The development and testing of vaccines against the SARS-CoV-2 virus within the space of a year is a scientific and human success story that we can all take pride in. The UK vaccination programme is widely viewed as a great success. But delve a little deeper and a less reassuring picture emerges of vaccination rates being lower, sometimes much lower, among some ethnic minority groups compared to the general population.
The University of Aberdeen is leading a project called 'Collaboration for change: Promoting vaccine uptake’ that aims to understand why some ethnic minority groups are less likely to accept the offer of a vaccination and to see what strategies may be effective in providing the reassurance needed to increase uptake.
Funded by the Economic and Social Research Council (ESRC), as part of UK Research and Innovation’s rapid response to COVID-19, the project is a collaboration with community organisations that work with ethnic minority communities. Our work will draw on the global literature on attitudes to COVID-19 and other similar vaccines among ethnic minority groups and combine this with the lived-experience of our community partners to develop recommendations for improving the roll-out of the COVID-19 vaccine to ethnic minority groups.
The project has three workpackages:
- Bring together ethnic minority community organisations involved in promoting public health and committed to understanding and improving vaccine uptake.
- In collaboration with these groups, conduct two rapid systematic reviews of a) evidence on the uptake of COVID-19 and other vaccines among ethnic minority groups and b) strategies to enhance uptake.
- Use these results as the basis of a co-produced, evidence-based report containing recommendations regarding COVID-19 vaccine roll-out to ethnic minority groups, together with a co-developed agenda for future research priorities to tackle vaccine hesitancy.
The project is led by Professor Shaun Treweek in the Health Services Research Unit (HSRU): “Vaccine hesitancy is a well-known global phenomenon, but currently it’s a time-critical issue for people at risk of serious illness from COVID-19 who will remain less protected than they could be if they do not feel comfortable accepting the vaccine.

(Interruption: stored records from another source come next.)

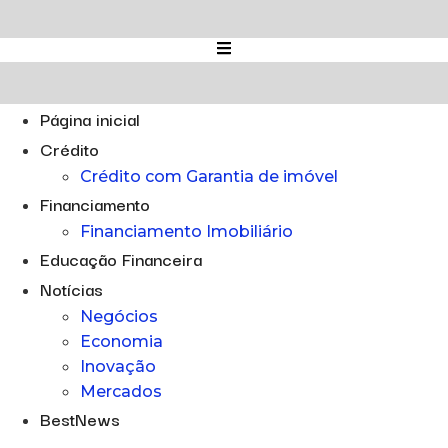
Ir
para
o
conteúdo
Página inicial
Crédito
Crédito com Garantia de imóvel
Financiamento
Financiamento Imobiliário
Educação Financeira
Notícias
Negócios
Economia
Inovação
Mercados
BestNews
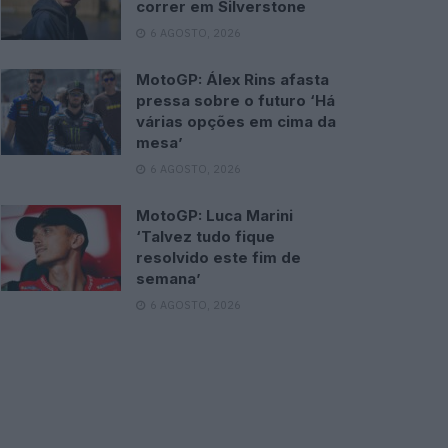
correr em Silverstone
6 AGOSTO, 2026
MotoGP: Álex Rins afasta
pressa sobre o futuro ‘Há
várias opções em cima da
mesa’
6 AGOSTO, 2026
MotoGP: Luca Marini
‘Talvez tudo fique
resolvido este fim de
semana’
6 AGOSTO, 2026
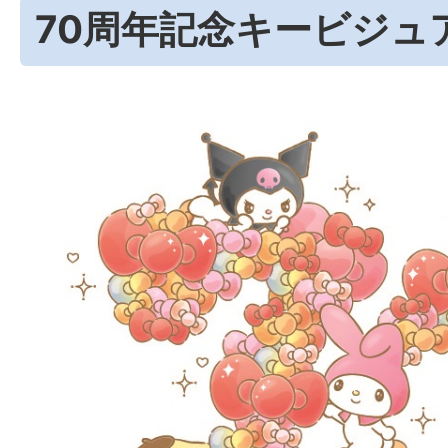
70周年記念キービジュ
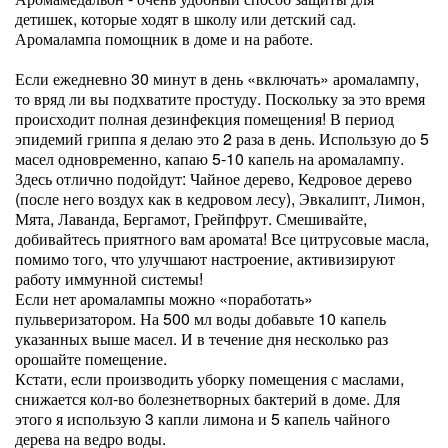
детишек, которые ходят в школу или детский сад.
Аромалампа помощник в доме и на работе.
Если ежедневно 30 минут в день «включать» аромалампу,
то вряд ли вы подхватите простуду. Поскольку за это время
происходит полная дезинфекция помещения! В период
эпидемий гриппа я делаю это 2 раза в день. Использую до 5
масел одновременно, капаю 5-10 капель на аромалампу.
Здесь отлично подойдут: Чайное дерево, Кедровое дерево
(после него воздух как в кедровом лесу), Эвкалипт, Лимон,
Мята, Лаванда, Бергамот, Грейпфрут. Смешивайте,
добивайтесь приятного вам аромата! Все цитрусовые масла,
помимо того, что улучшают настроение, активизируют
работу иммунной системы!
Если нет аромалампы можно «поработать»
пульверизатором. На 500 мл воды добавьте 10 капель
указанных выше масел. И в течение дня несколько раз
орошайте помещение.
Кстати, если производить уборку помещения с маслами,
снижается кол-во болезнетворных бактерий в доме. Для
этого я использую 3 капли лимона и 5 капель чайного
дерева на ведро воды.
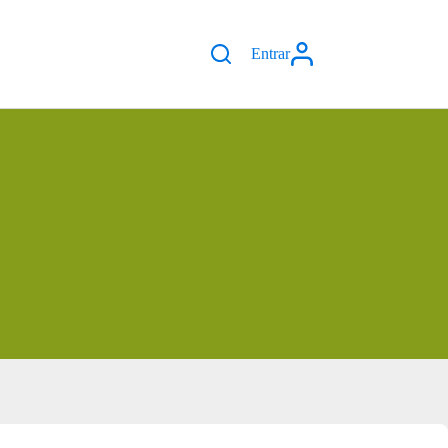
Entrar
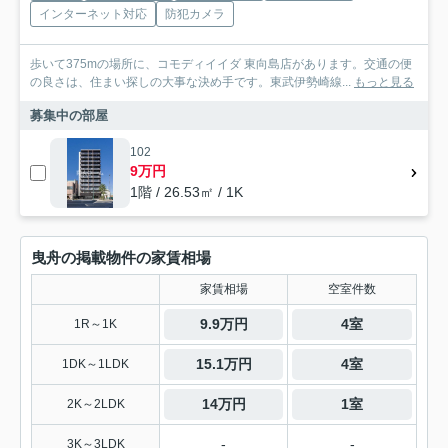
インターネット対応
防犯カメラ
歩いて375mの場所に、コモディイイダ 東向島店があります。交通の便
の良さは、住まい探しの大事な決め手です。東武伊勢崎線...
もっと見る
募集中の部屋
102
9万円
1階 / 26.53㎡ / 1K
曳舟の掲載物件の家賃相場
家賃相場
空室件数
9.9万円
4室
1R～1K
15.1万円
4室
1DK～1LDK
14万円
1室
2K～2LDK
-
-
3K～3LDK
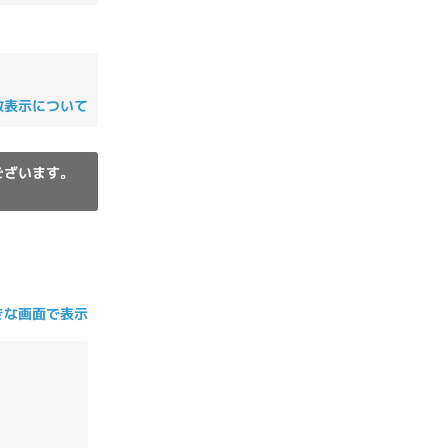
の他
数表示について
ございます。
きな画面で表示
 から
 まで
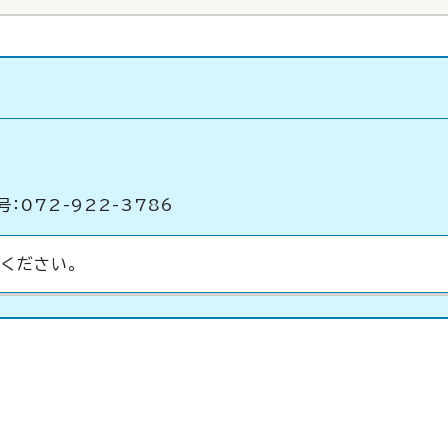
：072-922-3786
ください。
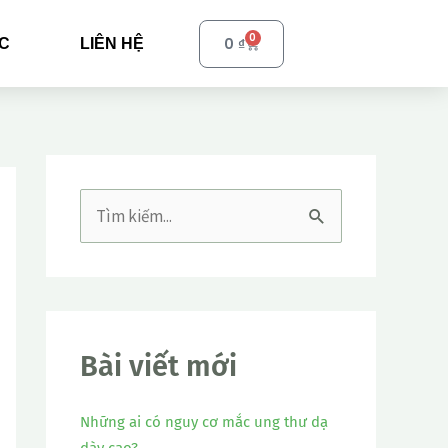
0
Cart
0
₫
ỨC
LIÊN HỆ
T
ì
m
k
i
Bài viết mới
ế
Những ai có nguy cơ mắc ung thư dạ
m
dày cao?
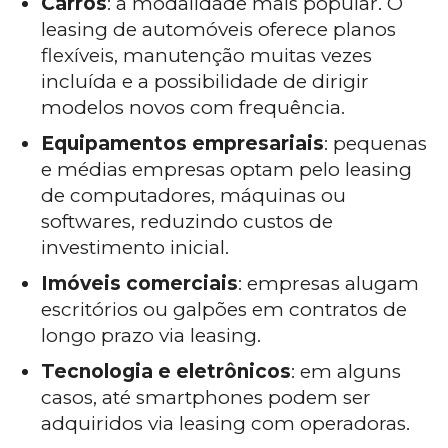
Carros
: a modalidade mais popular. O
leasing de automóveis oferece planos
flexíveis, manutenção muitas vezes
incluída e a possibilidade de dirigir
modelos novos com frequência.
Equipamentos empresariais
: pequenas
e médias empresas optam pelo leasing
de computadores, máquinas ou
softwares, reduzindo custos de
investimento inicial.
Imóveis comerciais
: empresas alugam
escritórios ou galpões em contratos de
longo prazo via leasing.
Tecnologia e eletrônicos
: em alguns
casos, até smartphones podem ser
adquiridos via leasing com operadoras.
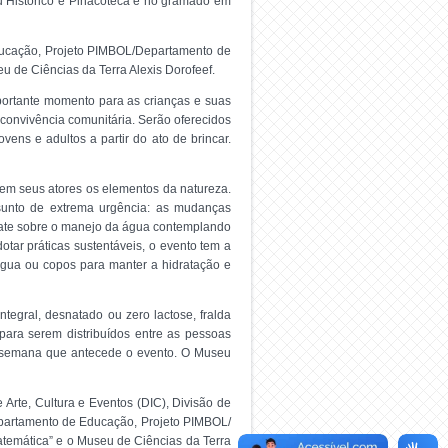
u Histórico e Pinacoteca e no gramado em
Educação, Projeto PIMBOL/Departamento de
u de Ciências da Terra Alexis Dorofeef.
portante momento para as crianças e suas
 convivência comunitária. Serão oferecidos
ens e adultos a partir do ato de brincar.
a em seus atores os elementos da natureza.
sunto de extrema urgência: as mudanças
ebate sobre o manejo da água contemplando
otar práticas sustentáveis, o evento tem a
água ou copos para manter a hidratação e
ntegral, desnatado ou zero lactose, fralda
para serem distribuídos entre as pessoas
a semana que antecede o evento. O Museu
 Arte, Cultura e Eventos (DIC), Divisão de
epartamento de Educação, Projeto PIMBOL/
atemática” e o Museu de Ciências da Terra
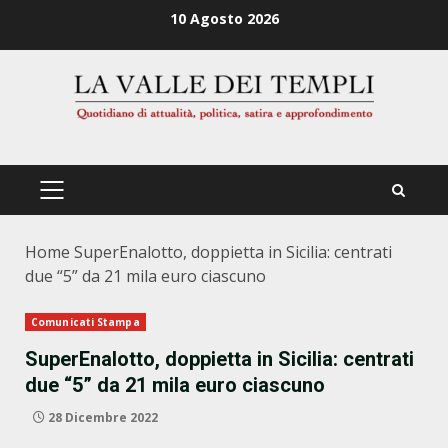
Zum
10 Agosto 2026
Inhalt
springen
PRIMÄRES
MENÜ
Home
SuperEnalotto, doppietta in Sicilia: centrati
due “5” da 21 mila euro ciascuno
Comunicati Stampa
SuperEnalotto, doppietta in Sicilia: centrati
due “5” da 21 mila euro ciascuno
28 Dicembre 2022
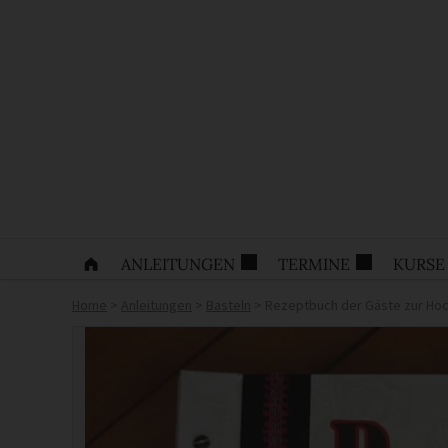
ANLEITUNGEN
TERMINE
KURSE
Home
>
Anleitungen
>
Basteln
>
Rezeptbuch der Gäste zur Hoc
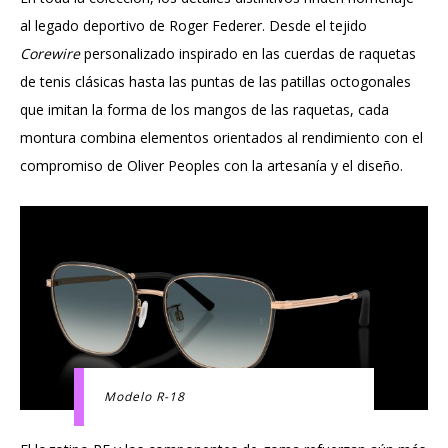
al legado deportivo de Roger Federer. Desde el tejido
Corewire
personalizado inspirado en las cuerdas de raquetas
de tenis clásicas hasta las puntas de las patillas octogonales
que imitan la forma de los mangos de las raquetas, cada
montura combina elementos orientados al rendimiento con el
compromiso de Oliver Peoples con la artesanía y el diseño.
Modelo R-18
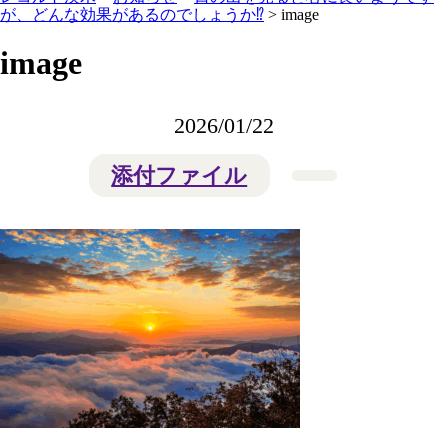
が、どんな効果があるのでしょうか⁉️
>
image
image
2026/01/22
添付ファイル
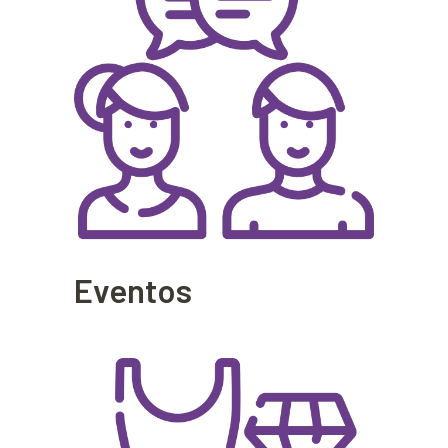
Eventos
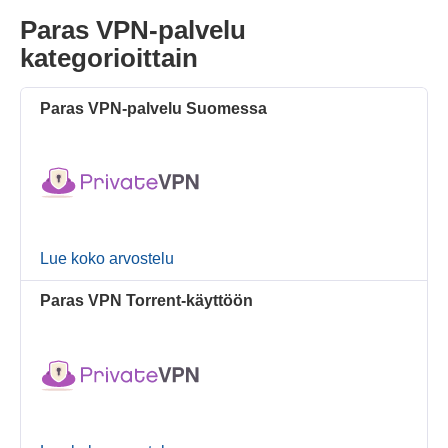
Paras VPN-palvelu
kategorioittain
Paras VPN-palvelu Suomessa
Lue koko arvostelu
Paras VPN Torrent-käyttöön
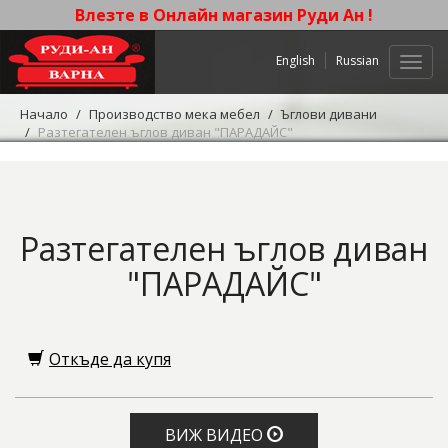
Влезте в Онлайн магазин Руди Ан !
English
Russian
Нави
Начало
Производство мека мебел
Ъглови дивани
Разтегателен ъглов диван "ПАРАДАЙС"
Разтегателен ъглов диван
"ПАРАДАЙС"
Откъде да купя
ВИЖ ВИДЕО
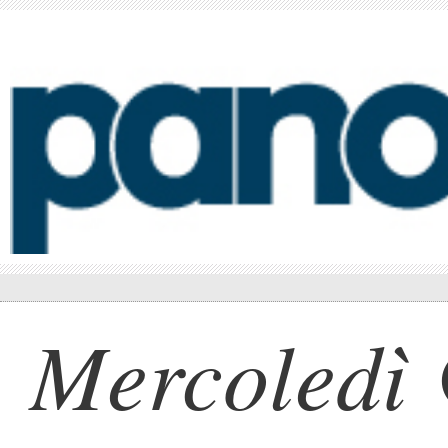
Mercoledì 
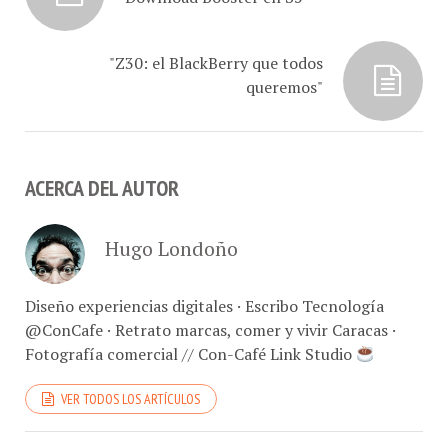
"Z30: el BlackBerry que todos
queremos"
ACERCA DEL AUTOR
Hugo Londoño
Diseño experiencias digitales · Escribo Tecnología
@ConCafe · Retrato marcas, comer y vivir Caracas ·
Fotografía comercial // Con-Café Link Studio
VER TODOS LOS ARTÍCULOS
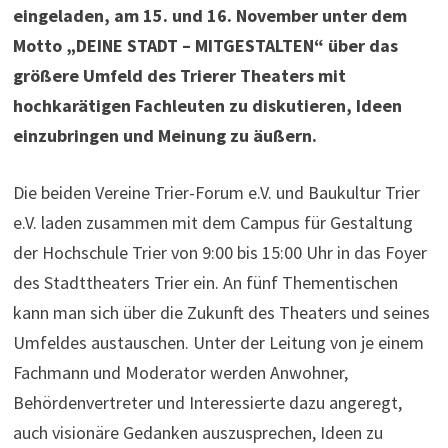
eingeladen, am 15. und 16. November unter dem
Motto „DEINE STADT – MITGESTALTEN“ über das
größere Umfeld des Trierer Theaters mit
hochkarätigen Fachleuten zu diskutieren, Ideen
einzubringen und Meinung zu äußern.
Die beiden Vereine Trier-Forum e.V. und Baukultur Trier
e.V. laden zusammen mit dem Campus für Gestaltung
der Hochschule Trier von 9:00 bis 15:00 Uhr in das Foyer
des Stadttheaters Trier ein. An fünf Thementischen
kann man sich über die Zukunft des Theaters und seines
Umfeldes austauschen. Unter der Leitung von je einem
Fachmann und Moderator werden Anwohner,
Behördenvertreter und Interessierte dazu angeregt,
auch visionäre Gedanken auszusprechen, Ideen zu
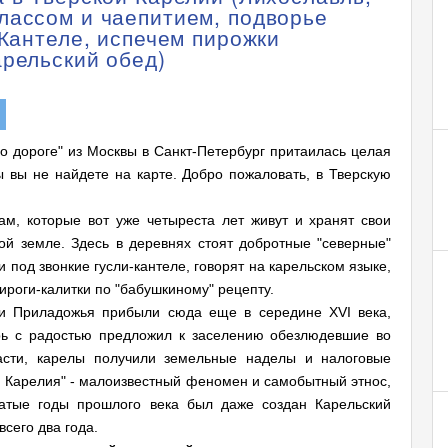
лассом и чаепитием, подворье
 Кантеле, испечем пирожки
арельский обед)
"по дороге" из Москвы в Санкт-Петербург притаилась целая
ны вы не найдете на карте. Добро пожаловать, в Тверскую
ам, которые вот уже четыреста лет живут и хранят свои
ой земле. Здесь в деревнях стоят добротные "северные"
 под звонкие гусли-кантеле, говорят на карельском языке,
ироги-калитки по "бабушкиному" рецепту.
и Приладожья прибыли сюда еще в середине XVI века,
арь с радостью предложил к заселению обезлюдевшие во
сти, карелы получили земельные наделы и налоговые
ая Карелия" - малоизвестный феномен и самобытный этнос,
атые годы прошлого века был даже создан Карельский
сего два года.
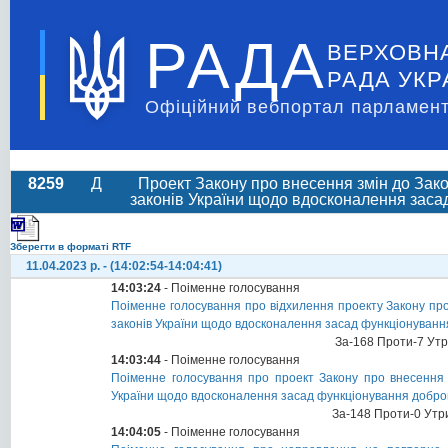
РАДА
ВЕРХОВН
РАДА УКР
Офіційний вебпортал парламент
8259
Д
Проект Закону про внесення змін до Зак
законів України щодо вдосконалення зас
Зберегти в форматі RTF
11.04.2023 р. - (14:02:54-14:04:41)
14:03:24
- Поіменне голосування
Поіменне голосування про відхилення проекту Закону про
законів України щодо вдосконалення засад функціонуван
За-168 Проти-7 Ут
14:03:44
- Поіменне голосування
Поіменне голосування про проект Закону про внесення 
України щодо вдосконалення засад функціонування добро
За-148 Проти-0 Утр
14:04:05
- Поіменне голосування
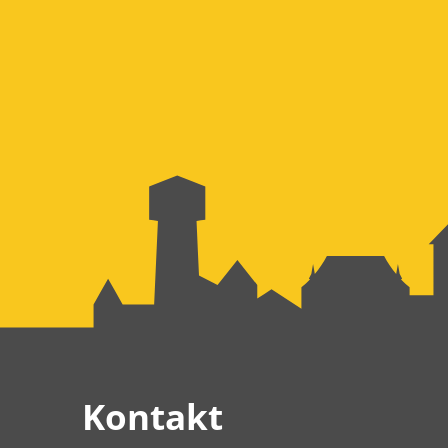
Kontakt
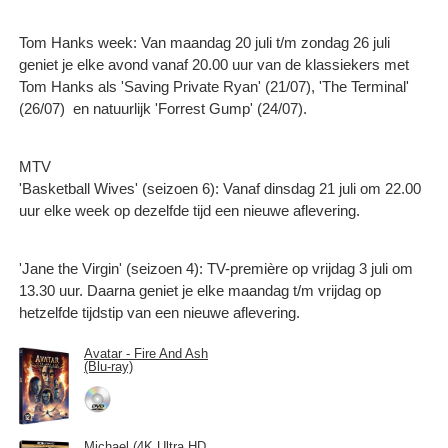
Tom Hanks week: Van maandag 20 juli t/m zondag 26 juli
geniet je elke avond vanaf 20.00 uur van de klassiekers met
Tom Hanks als 'Saving Private Ryan' (21/07), 'The Terminal'
(26/07) en natuurlijk 'Forrest Gump' (24/07).
MTV
'Basketball Wives' (seizoen 6): Vanaf dinsdag 21 juli om 22.00
uur elke week op dezelfde tijd een nieuwe aflevering.
'Jane the Virgin' (seizoen 4): TV-première op vrijdag 3 juli om
13.30 uur. Daarna geniet je elke maandag t/m vrijdag op
hetzelfde tijdstip van een nieuwe aflevering.
Avatar - Fire And Ash
(Blu-ray)
Michael (4K Ultra HD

The best way to reduce this hesitancy is to work collaboratively with people who best understand these communities.” The Knowledge Synthesis Team at HSRU, led by Dr Miriam Brazzelli, will support the design, conduct and interpretation of the rapid reviews and also involves Dr Moira Cruickshank, Dr Mari Imamura, Paul Manson and Clare Robertson.
The full project team comprises nine ethnic minority community organisations, two consultancies that are working to improve diversity in health research and a linguistic expert from University College London (see Table 1). All are well-placed to better understand why there is greater hesitancy among some ethnic groups and how to best provide the reassurance required for more people to accept the offer of a COVID-19 vaccination
Table 1 The project partners.
|1||University of Aberdeen ()|
|2||Egality Health ()|
|3||COUCH Health ()|
|4||University College London ()|
|5||Caribbean and African Health Network (Manchester; )|
|6||Ethnic Health Forum (Manchester; )|
|7||Social Action for Health (East London; )|
|8||South Asian Health Action (Leicester; https://mychoice.leicester.gov.uk/Services/3350/South-Asian-Health-A)|
|9||Manchester BME Network (Manchester; )|
|10||Rotherham Ethnic Communities Network (Yorkshire; )|
|11||Ipswich and Suffolk Council for Racial Equality (Ipswich and Suffolk; )|
|12||Reach Health (Glasgow; )|
|13||Kanlungan (London; )|
The project started on 17th May 2021 and will run for four months.